Directions: Could you give back every record below exactly, leaving out the pictures?

Data shown:

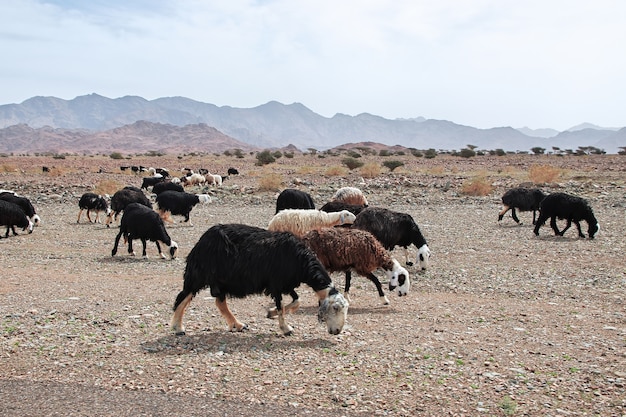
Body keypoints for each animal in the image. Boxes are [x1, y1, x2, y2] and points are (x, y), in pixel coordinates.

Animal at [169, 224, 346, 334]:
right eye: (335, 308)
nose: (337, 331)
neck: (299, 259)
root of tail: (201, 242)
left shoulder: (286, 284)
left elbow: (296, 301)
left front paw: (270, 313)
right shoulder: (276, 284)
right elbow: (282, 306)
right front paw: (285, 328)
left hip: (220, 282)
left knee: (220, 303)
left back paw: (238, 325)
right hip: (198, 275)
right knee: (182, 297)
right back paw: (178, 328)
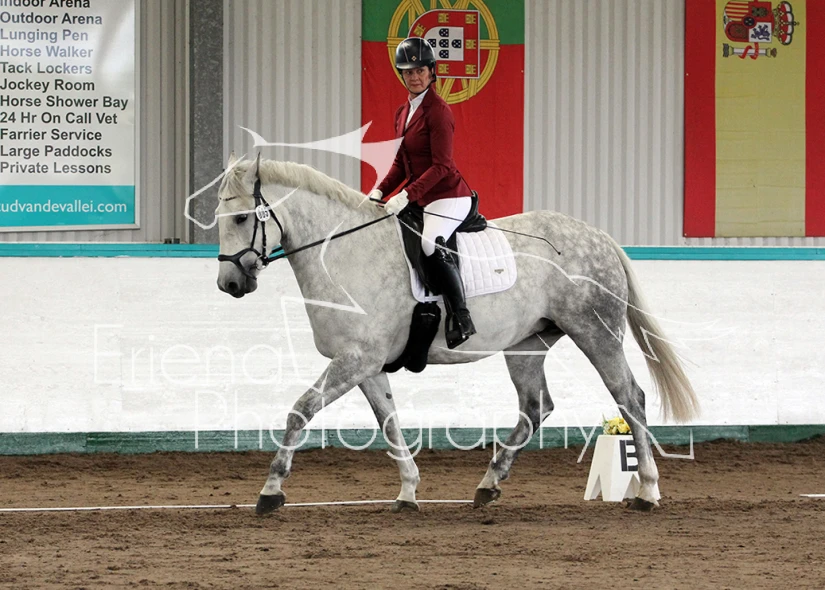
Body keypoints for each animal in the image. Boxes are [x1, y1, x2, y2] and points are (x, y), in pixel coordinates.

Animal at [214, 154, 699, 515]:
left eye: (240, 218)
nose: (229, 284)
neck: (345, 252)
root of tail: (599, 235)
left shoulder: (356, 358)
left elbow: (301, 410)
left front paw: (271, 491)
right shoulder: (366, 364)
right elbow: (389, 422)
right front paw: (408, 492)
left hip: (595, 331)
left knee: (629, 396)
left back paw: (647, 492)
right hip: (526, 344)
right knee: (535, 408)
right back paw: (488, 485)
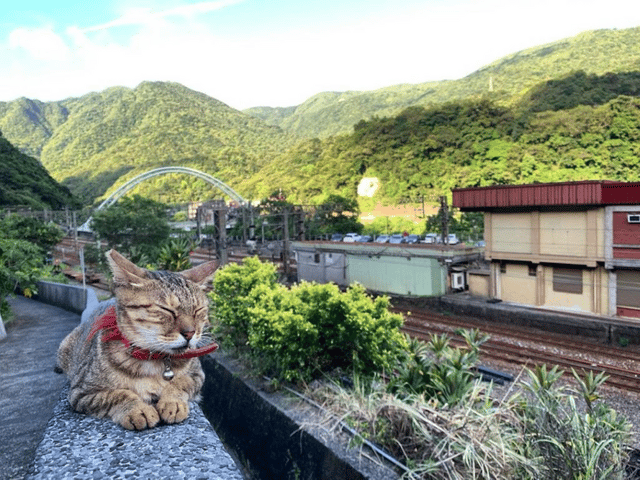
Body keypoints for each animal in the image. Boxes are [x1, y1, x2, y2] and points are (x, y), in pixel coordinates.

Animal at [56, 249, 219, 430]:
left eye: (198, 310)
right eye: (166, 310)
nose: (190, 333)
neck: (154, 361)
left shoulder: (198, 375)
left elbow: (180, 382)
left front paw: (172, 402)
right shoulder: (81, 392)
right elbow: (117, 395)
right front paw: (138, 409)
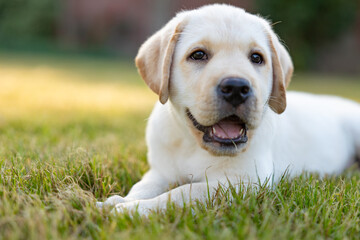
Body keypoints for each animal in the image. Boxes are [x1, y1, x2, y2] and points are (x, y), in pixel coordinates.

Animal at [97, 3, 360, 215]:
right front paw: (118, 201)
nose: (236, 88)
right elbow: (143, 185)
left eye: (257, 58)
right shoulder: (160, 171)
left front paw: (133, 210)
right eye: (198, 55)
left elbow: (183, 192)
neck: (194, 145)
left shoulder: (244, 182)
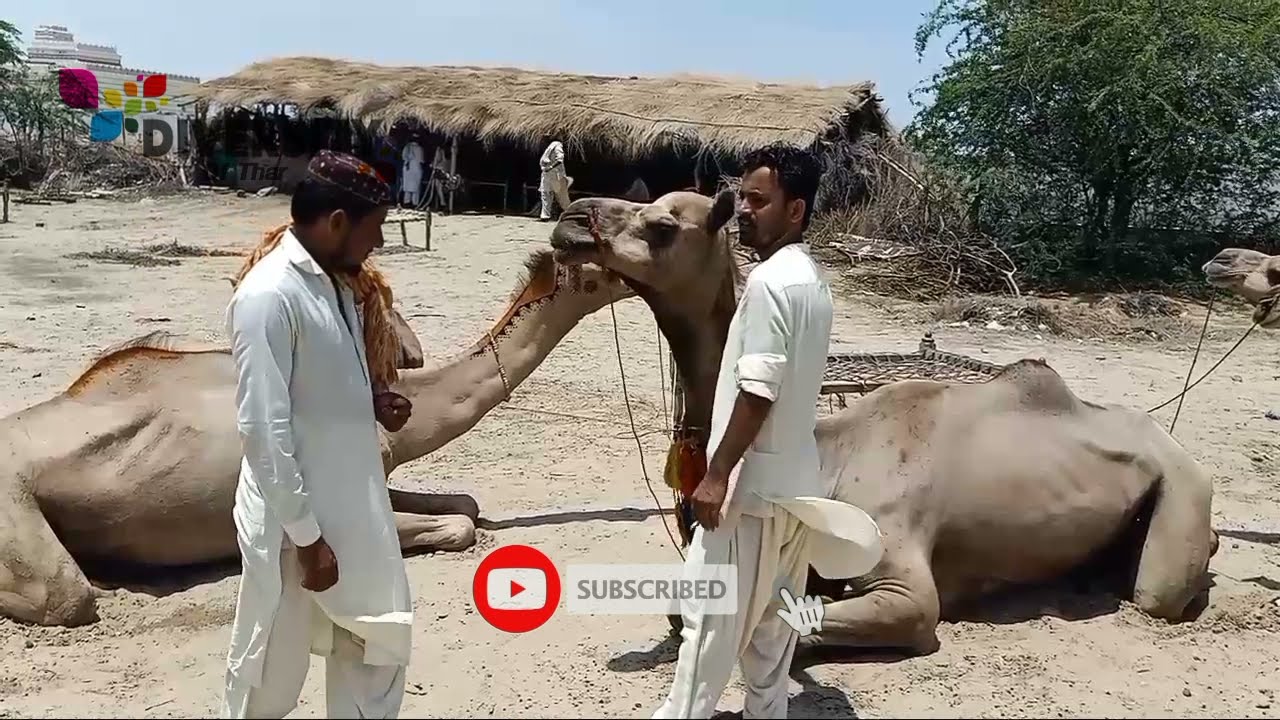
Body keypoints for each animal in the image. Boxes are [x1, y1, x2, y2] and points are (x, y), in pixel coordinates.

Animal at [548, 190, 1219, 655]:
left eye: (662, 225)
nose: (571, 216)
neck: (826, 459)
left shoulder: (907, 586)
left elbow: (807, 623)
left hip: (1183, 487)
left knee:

Problem solution:
Body keypoints for each animal in the image. Boxes are [x1, y1, x2, y2] and points are (x, y), in pixel coordinates.

Animal at [169, 224, 346, 334]:
right eye: (335, 308)
nose: (337, 331)
neck: (299, 259)
root of tail: (201, 242)
left shoulder: (286, 284)
left elbow: (296, 301)
left front paw: (270, 313)
right shoulder: (276, 284)
right elbow: (282, 306)
right front paw: (285, 328)
left hip: (220, 282)
left knee: (220, 303)
left back paw: (238, 325)
right hip: (198, 275)
right knee: (182, 297)
right back paw: (178, 328)
Body keypoints for each animal in the image. Boxes are [x1, y1, x2, y2] and points are (x, y), in pixel coordinates.

Animal at [214, 154, 699, 515]:
left eye: (240, 218)
nose: (229, 284)
neck: (345, 252)
root of tail: (599, 235)
left shoulder: (356, 358)
left elbow: (301, 410)
left front paw: (271, 491)
right shoulder: (366, 364)
right elbow: (389, 422)
right front paw: (408, 492)
left hip: (595, 331)
left knee: (629, 396)
left back paw: (647, 492)
right hip: (526, 344)
right knee: (535, 408)
right back paw: (488, 485)
Body keypoints for each animal in the image. Boxes are [x1, y1, x2, y2] and points are (x, y), in pixel coordinates.

Animal at [56, 249, 219, 430]:
left eye: (198, 310)
right eye: (166, 310)
nose: (190, 333)
neck: (154, 361)
left shoulder: (198, 375)
left elbow: (180, 382)
left front paw: (172, 402)
right shoulder: (81, 392)
right elbow: (117, 395)
right front paw: (138, 409)
Body keypoints for each animal in the image. Boxes are [x1, y1, x2, y2] and points are (x, y), in pixel coordinates.

Animal at [97, 3, 360, 215]:
right front paw: (118, 201)
nose: (236, 88)
right elbow: (143, 185)
left eye: (257, 58)
right shoulder: (160, 171)
left front paw: (133, 210)
right eye: (198, 55)
left elbow: (183, 192)
neck: (194, 145)
left shoulder: (244, 182)
Body keypoints for each animal in the image. Boxes are [x1, y1, x2, y2] and points are (x, y), in pixel coordinates.

Animal at [548, 190, 1219, 655]:
left eye: (662, 225)
nose: (571, 216)
neck: (826, 459)
left shoulder: (907, 586)
left elbow: (807, 623)
left hip: (1183, 487)
left knee:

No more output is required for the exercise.